TASK DESCRIPTION
When you reach the line in the data below that contains "Radios Principales", please start repeating lines exactly, and stop after the line that contains "Podcasts por Género", repeating nothing else.

RECORDED DATA
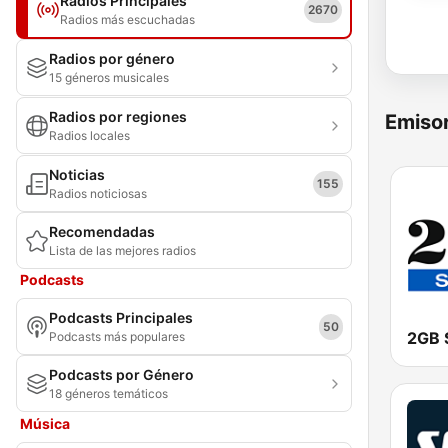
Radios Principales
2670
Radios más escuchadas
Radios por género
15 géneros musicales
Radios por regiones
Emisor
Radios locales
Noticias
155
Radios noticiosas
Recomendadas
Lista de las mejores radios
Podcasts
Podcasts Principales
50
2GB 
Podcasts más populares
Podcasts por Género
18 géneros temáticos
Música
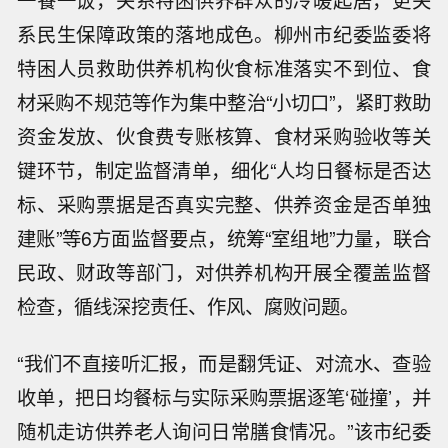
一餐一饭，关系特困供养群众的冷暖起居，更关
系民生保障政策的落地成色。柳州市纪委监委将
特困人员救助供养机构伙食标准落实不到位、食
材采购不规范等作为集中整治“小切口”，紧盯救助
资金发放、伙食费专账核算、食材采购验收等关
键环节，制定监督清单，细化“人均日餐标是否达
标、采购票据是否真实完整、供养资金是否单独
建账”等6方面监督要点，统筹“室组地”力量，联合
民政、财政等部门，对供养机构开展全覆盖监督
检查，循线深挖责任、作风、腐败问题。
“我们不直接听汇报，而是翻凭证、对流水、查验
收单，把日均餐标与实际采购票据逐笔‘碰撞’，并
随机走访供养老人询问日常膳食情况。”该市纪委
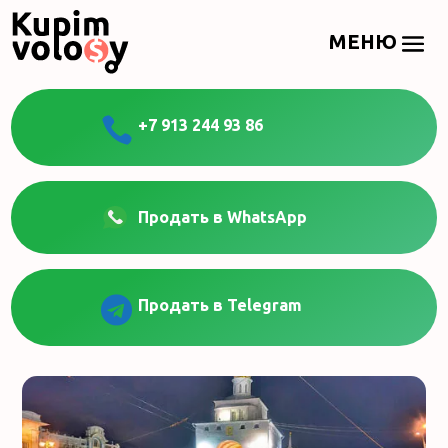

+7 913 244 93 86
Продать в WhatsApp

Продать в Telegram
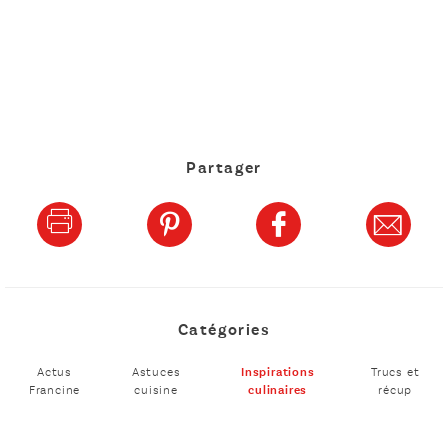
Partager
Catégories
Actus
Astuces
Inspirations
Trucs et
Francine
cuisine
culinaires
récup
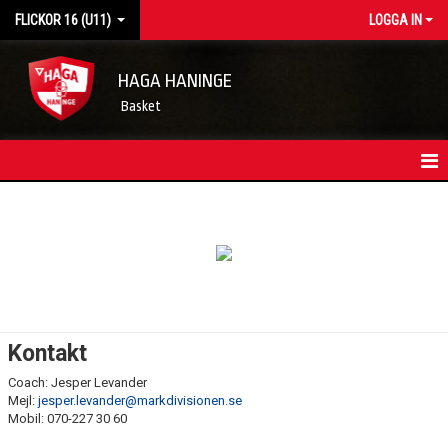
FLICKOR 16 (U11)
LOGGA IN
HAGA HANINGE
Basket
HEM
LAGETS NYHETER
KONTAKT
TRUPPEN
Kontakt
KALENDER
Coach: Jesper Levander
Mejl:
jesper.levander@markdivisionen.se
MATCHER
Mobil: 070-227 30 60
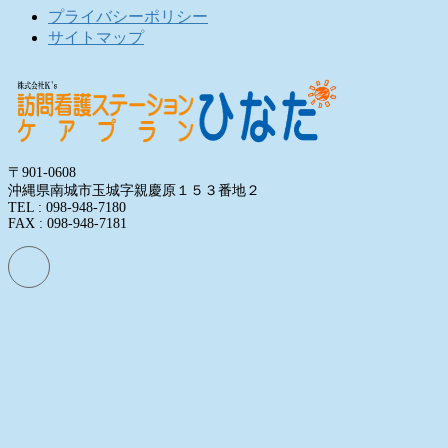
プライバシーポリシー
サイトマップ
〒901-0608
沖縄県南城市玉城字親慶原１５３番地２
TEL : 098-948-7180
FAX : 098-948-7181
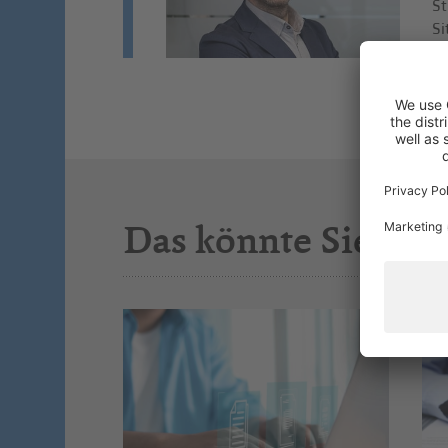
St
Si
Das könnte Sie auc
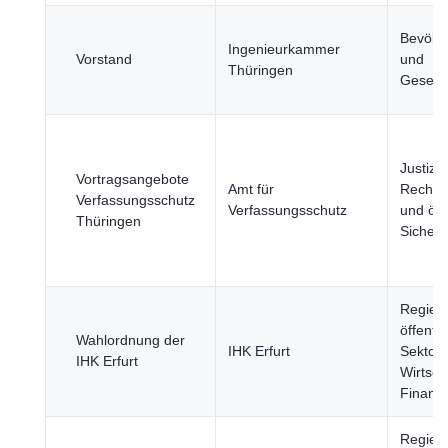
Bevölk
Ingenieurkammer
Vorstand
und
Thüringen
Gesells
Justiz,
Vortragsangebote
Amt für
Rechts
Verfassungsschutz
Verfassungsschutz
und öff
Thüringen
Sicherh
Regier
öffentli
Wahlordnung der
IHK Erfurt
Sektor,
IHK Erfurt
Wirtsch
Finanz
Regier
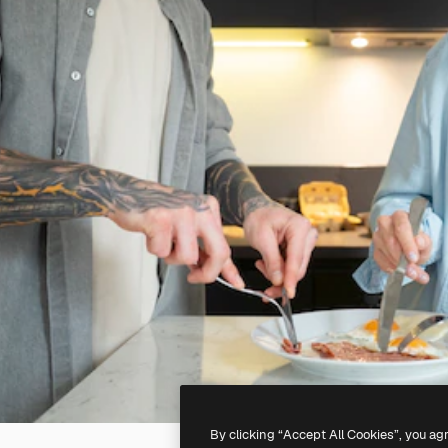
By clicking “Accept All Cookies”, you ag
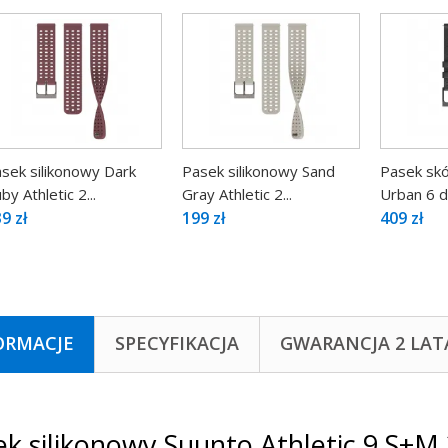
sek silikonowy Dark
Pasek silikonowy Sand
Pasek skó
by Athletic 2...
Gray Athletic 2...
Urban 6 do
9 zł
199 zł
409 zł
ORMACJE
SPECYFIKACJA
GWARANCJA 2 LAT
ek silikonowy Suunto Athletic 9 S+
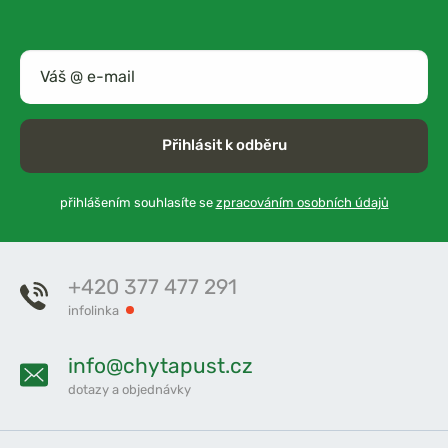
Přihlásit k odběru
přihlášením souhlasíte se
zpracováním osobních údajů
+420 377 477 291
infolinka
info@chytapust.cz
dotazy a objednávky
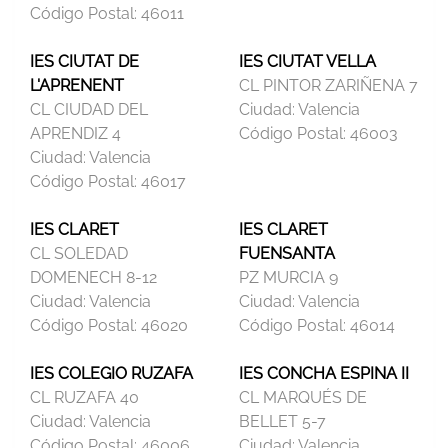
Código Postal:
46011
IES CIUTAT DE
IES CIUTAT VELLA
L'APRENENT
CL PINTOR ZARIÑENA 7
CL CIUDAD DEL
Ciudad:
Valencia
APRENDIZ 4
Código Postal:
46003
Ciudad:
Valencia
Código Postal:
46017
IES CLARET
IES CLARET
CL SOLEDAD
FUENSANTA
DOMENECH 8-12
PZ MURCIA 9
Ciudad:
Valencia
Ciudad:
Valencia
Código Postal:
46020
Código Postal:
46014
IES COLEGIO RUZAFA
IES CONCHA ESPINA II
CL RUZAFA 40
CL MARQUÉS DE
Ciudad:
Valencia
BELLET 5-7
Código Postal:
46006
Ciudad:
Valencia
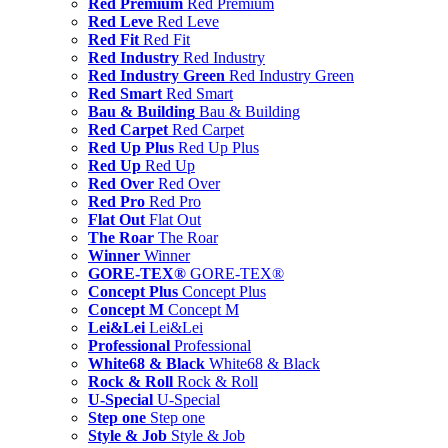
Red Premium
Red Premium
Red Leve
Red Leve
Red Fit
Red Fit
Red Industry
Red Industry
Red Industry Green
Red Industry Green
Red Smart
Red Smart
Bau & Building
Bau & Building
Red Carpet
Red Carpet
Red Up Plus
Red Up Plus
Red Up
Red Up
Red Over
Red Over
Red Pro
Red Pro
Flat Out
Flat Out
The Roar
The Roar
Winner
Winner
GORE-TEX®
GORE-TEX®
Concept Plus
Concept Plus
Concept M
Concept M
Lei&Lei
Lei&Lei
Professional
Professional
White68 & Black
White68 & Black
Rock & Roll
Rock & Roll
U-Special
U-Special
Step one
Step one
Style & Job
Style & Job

==

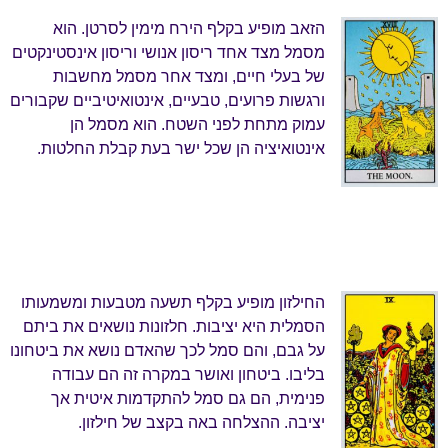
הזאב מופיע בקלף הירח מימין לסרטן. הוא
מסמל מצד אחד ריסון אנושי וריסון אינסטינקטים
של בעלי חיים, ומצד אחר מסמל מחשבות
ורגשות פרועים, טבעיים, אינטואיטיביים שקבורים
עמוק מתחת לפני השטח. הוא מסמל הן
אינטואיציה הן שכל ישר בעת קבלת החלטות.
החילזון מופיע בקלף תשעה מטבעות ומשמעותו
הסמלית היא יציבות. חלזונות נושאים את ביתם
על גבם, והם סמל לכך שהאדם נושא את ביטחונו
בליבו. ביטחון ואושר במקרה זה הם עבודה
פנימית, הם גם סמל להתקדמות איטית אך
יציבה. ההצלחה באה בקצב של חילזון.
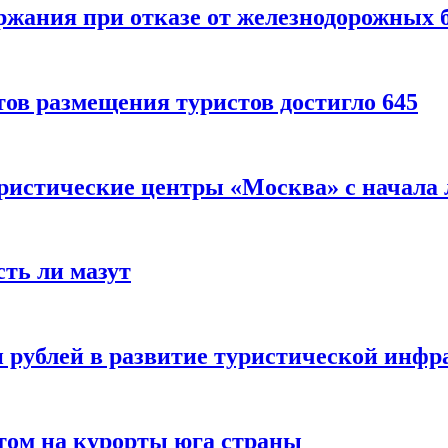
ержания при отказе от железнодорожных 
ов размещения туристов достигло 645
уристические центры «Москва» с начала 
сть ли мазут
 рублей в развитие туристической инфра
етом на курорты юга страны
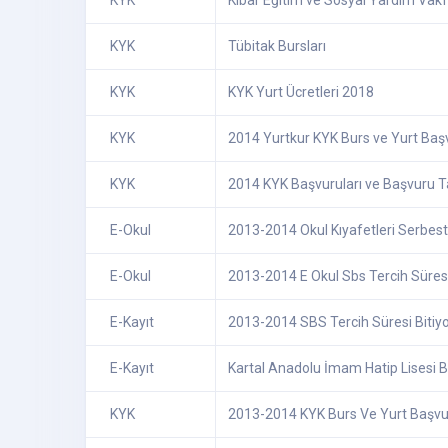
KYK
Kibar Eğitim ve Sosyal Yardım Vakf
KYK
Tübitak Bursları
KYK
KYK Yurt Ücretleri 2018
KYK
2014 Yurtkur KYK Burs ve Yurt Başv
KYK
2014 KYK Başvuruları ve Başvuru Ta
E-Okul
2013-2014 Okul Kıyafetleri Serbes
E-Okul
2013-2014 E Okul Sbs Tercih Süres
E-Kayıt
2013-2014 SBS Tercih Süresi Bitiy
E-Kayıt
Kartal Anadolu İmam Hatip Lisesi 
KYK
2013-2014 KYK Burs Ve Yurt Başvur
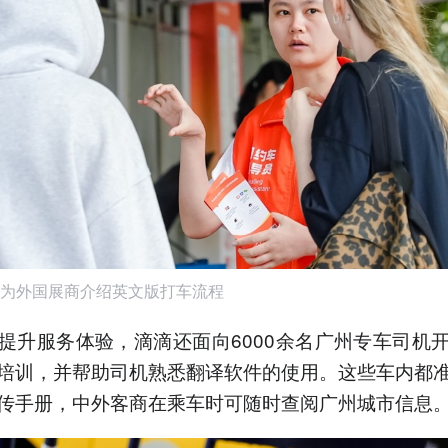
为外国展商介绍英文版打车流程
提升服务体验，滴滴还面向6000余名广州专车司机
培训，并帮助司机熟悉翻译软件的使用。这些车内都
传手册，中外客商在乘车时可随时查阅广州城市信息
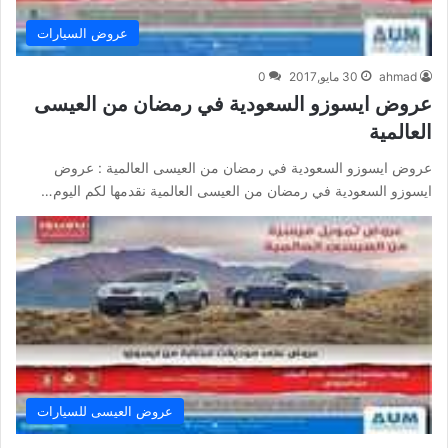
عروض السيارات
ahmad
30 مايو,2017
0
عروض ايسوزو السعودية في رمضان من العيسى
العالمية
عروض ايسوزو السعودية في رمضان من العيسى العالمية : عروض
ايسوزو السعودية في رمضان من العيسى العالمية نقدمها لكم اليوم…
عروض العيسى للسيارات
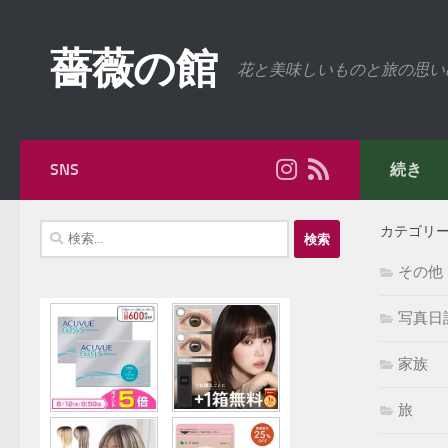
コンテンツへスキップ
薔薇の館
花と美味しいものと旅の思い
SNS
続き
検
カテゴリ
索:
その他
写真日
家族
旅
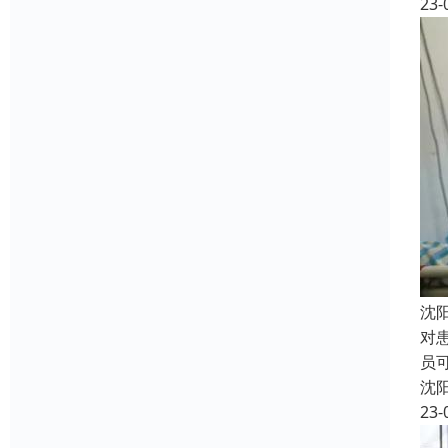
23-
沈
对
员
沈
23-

SOLUTION
Radios Principales
2670
Radios más escuchadas
Radios por género
15 géneros musicales
Radios por regiones
Emisor
Radios locales
Noticias
155
Radios noticiosas
Recomendadas
Lista de las mejores radios
Podcasts
Podcasts Principales
50
2GB 
Podcasts más populares
Podcasts por Género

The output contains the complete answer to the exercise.